Provided data:
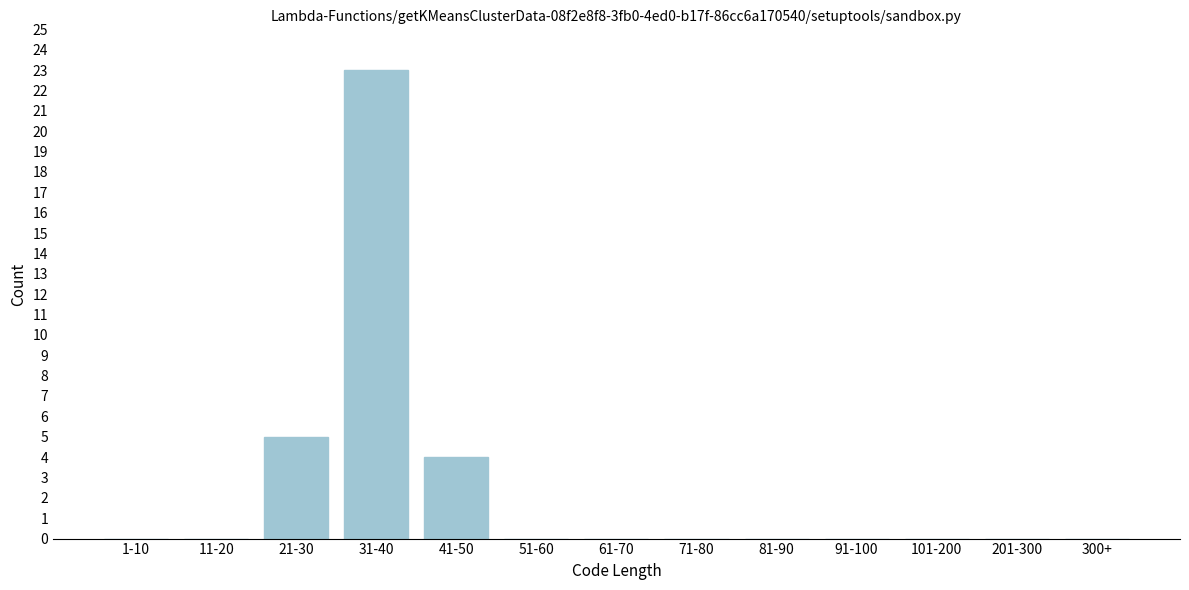

Reading right to left, what are all the values shown in this chart?

300+=0	201-300=0	101-200=0	91-100=0	81-90=0	71-80=0	61-70=0	51-60=0	41-50=4	31-40=23	21-30=5	11-20=0	1-10=0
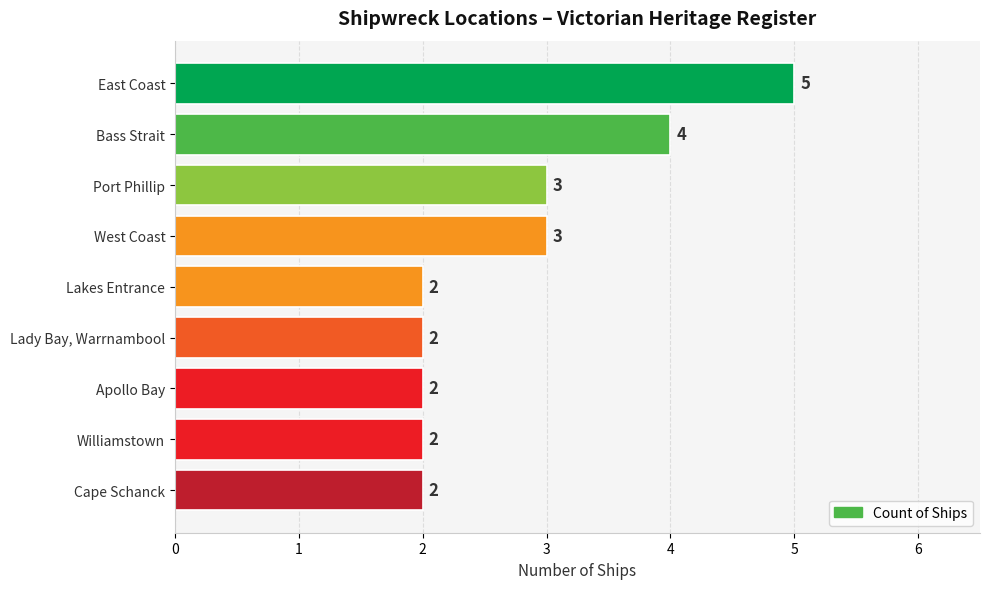

Does the chart contain any negative values?

No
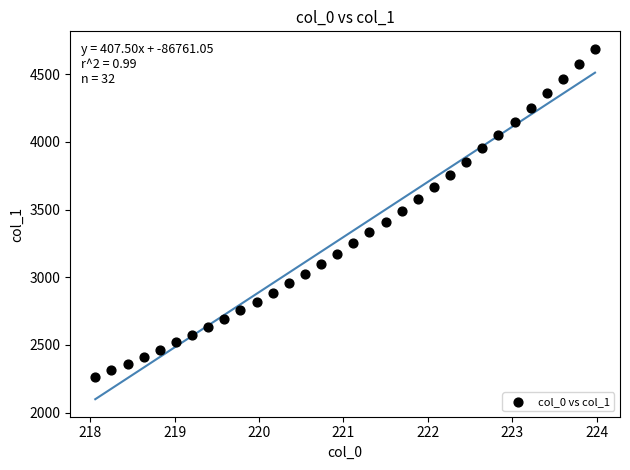

What is the range of X values (max minus min)?

5.9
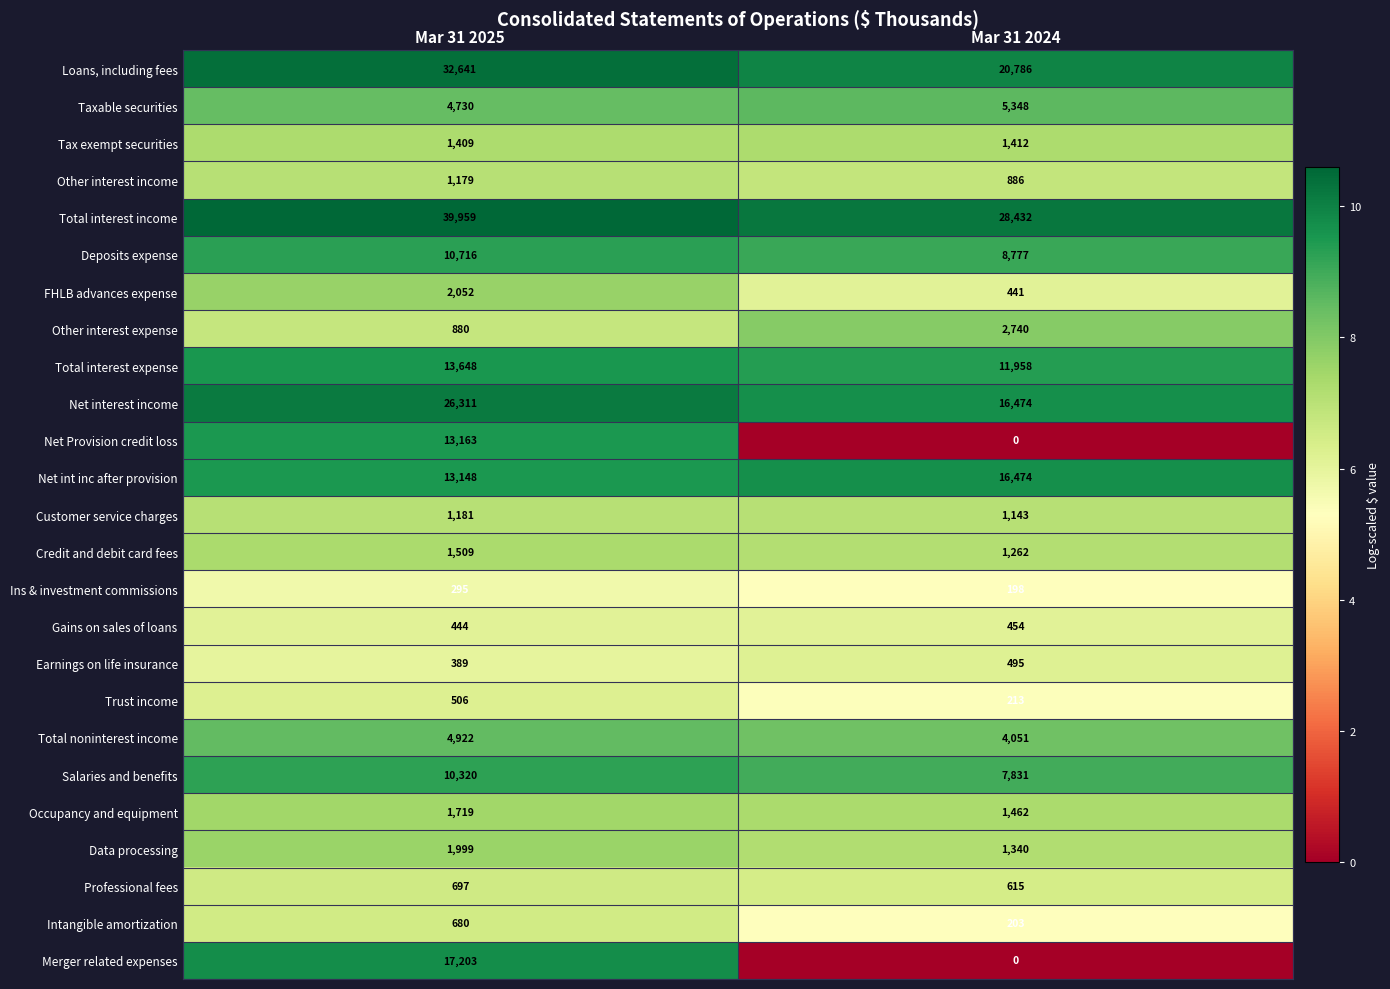

At which category is the sum across all series the highest?

Mar 31 2025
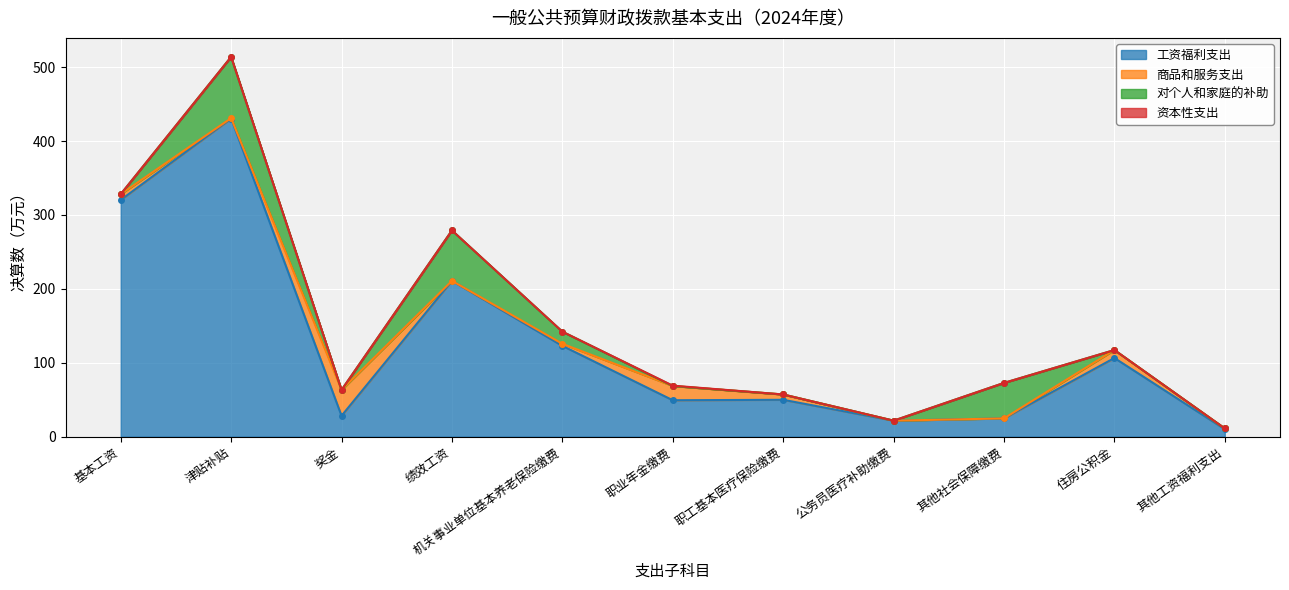

Where is the first local minimum for 对个人和家庭的补助?

奖金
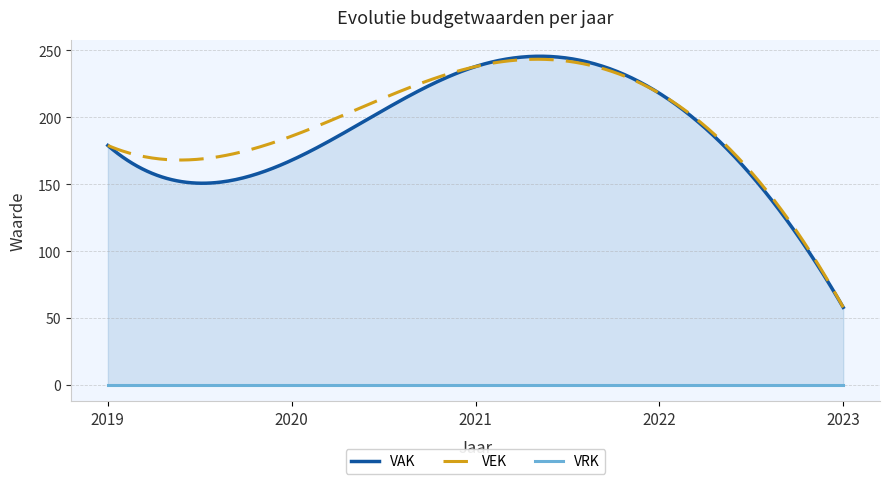

What is the sum of all VAK values?

861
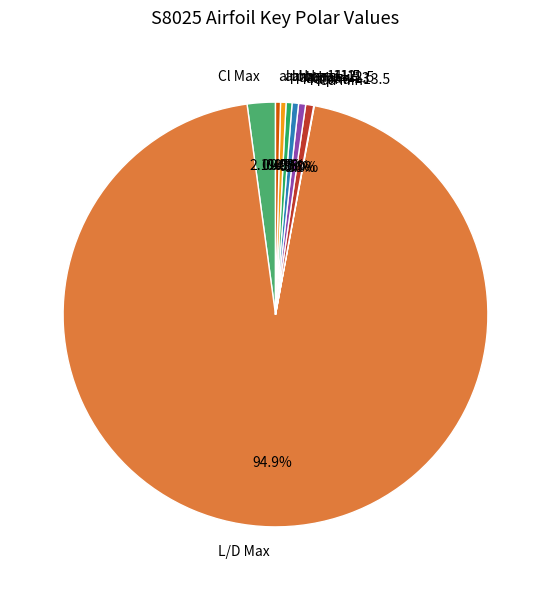

Which slice is the largest?

L/D Max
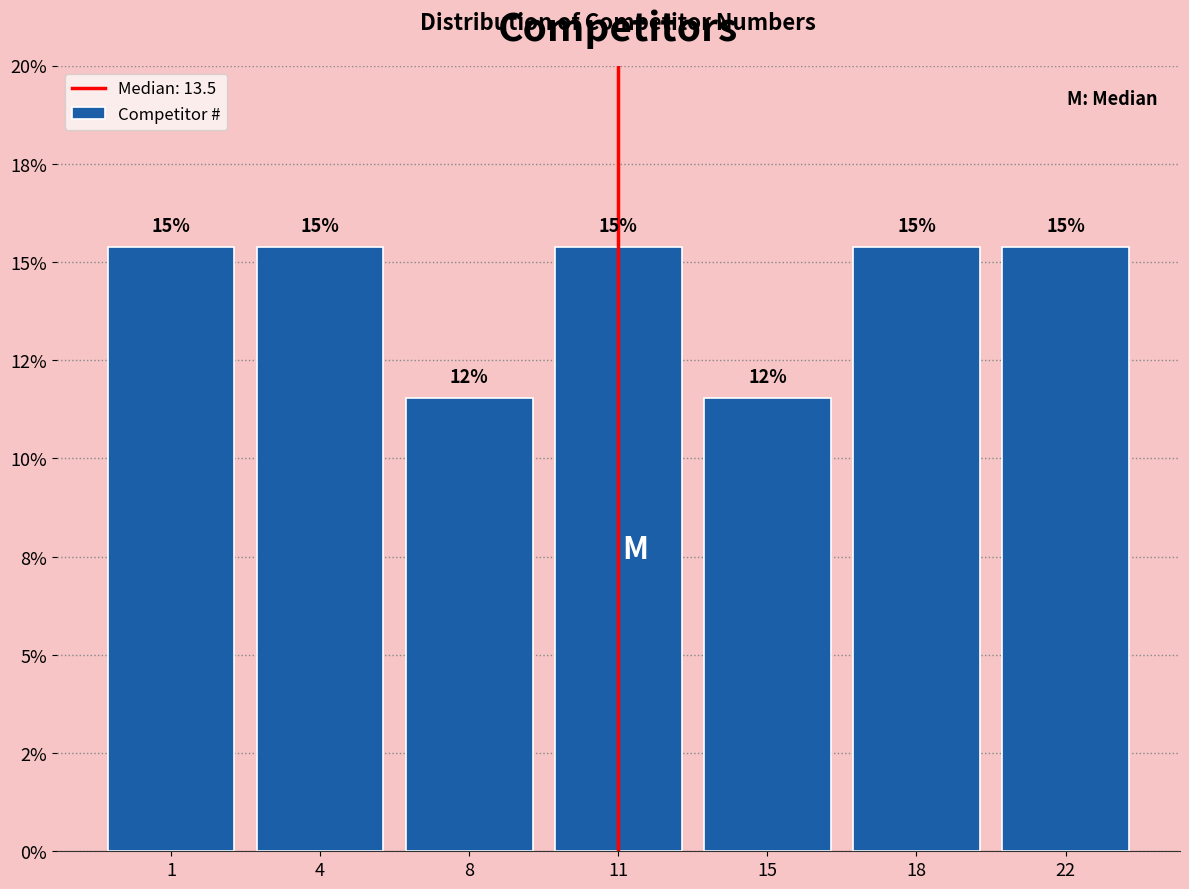

Are the bars horizontal?

No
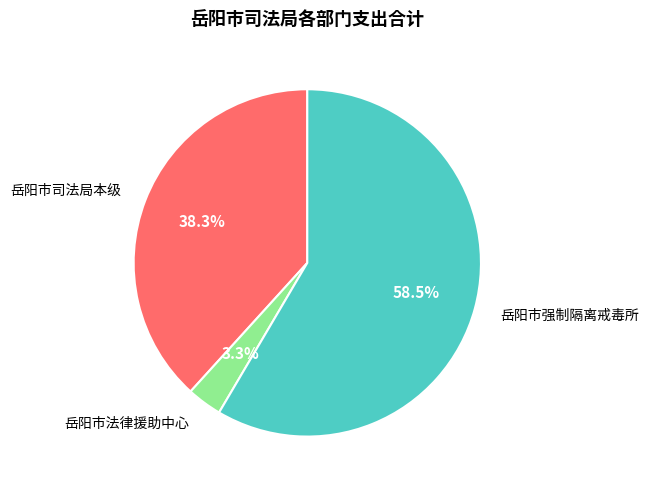

Which slice is the largest?

岳阳市强制隔离戒毒所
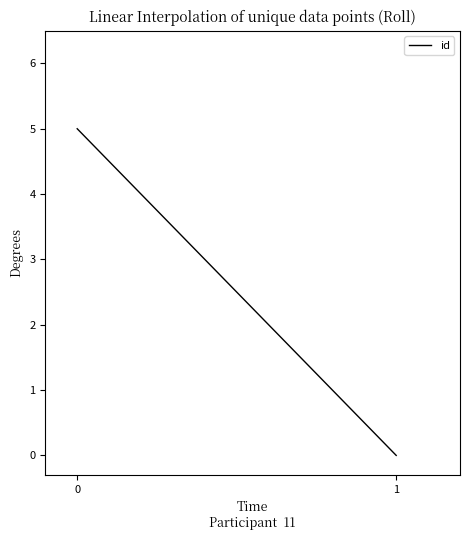

List the labels in order of value, largest first.

0, 1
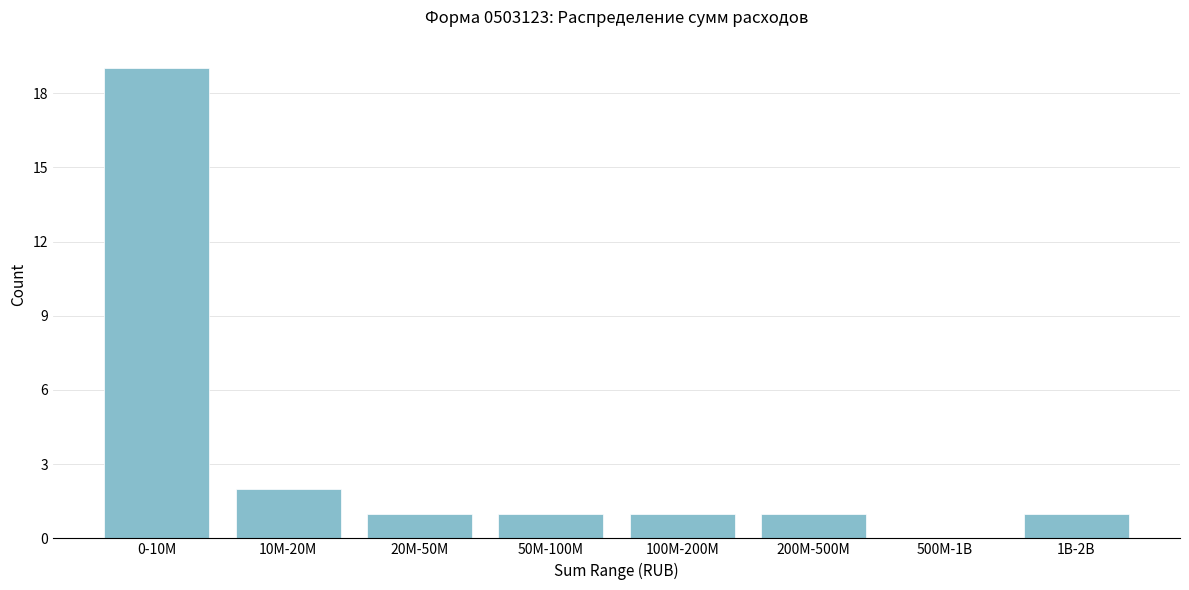

Reading left to right, extract all data points from this chart.

0-10M=19	10M-20M=2	20M-50M=1	50M-100M=1	100M-200M=1	200M-500M=1	500M-1B=0	1B-2B=1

What you should do:
Return all of the material above character for character, omitting the picture lines.

Task result:
Reading right to left, what are all the values shown in this chart?

300+=0	201-300=0	101-200=0	91-100=0	81-90=0	71-80=0	61-70=0	51-60=0	41-50=4	31-40=23	21-30=5	11-20=0	1-10=0

Does the chart contain any negative values?

No

What is the range of X values (max minus min)?

5.9

At which category is the sum across all series the highest?

Mar 31 2025

Where is the first local minimum for 对个人和家庭的补助?

奖金

What is the sum of all VAK values?

861

Which slice is the largest?

L/D Max

Are the bars horizontal?

No

Which slice is the largest?

岳阳市强制隔离戒毒所

List the labels in order of value, largest first.

0, 1

Reading left to right, extract all data points from this chart.

0-10M=19	10M-20M=2	20M-50M=1	50M-100M=1	100M-200M=1	200M-500M=1	500M-1B=0	1B-2B=1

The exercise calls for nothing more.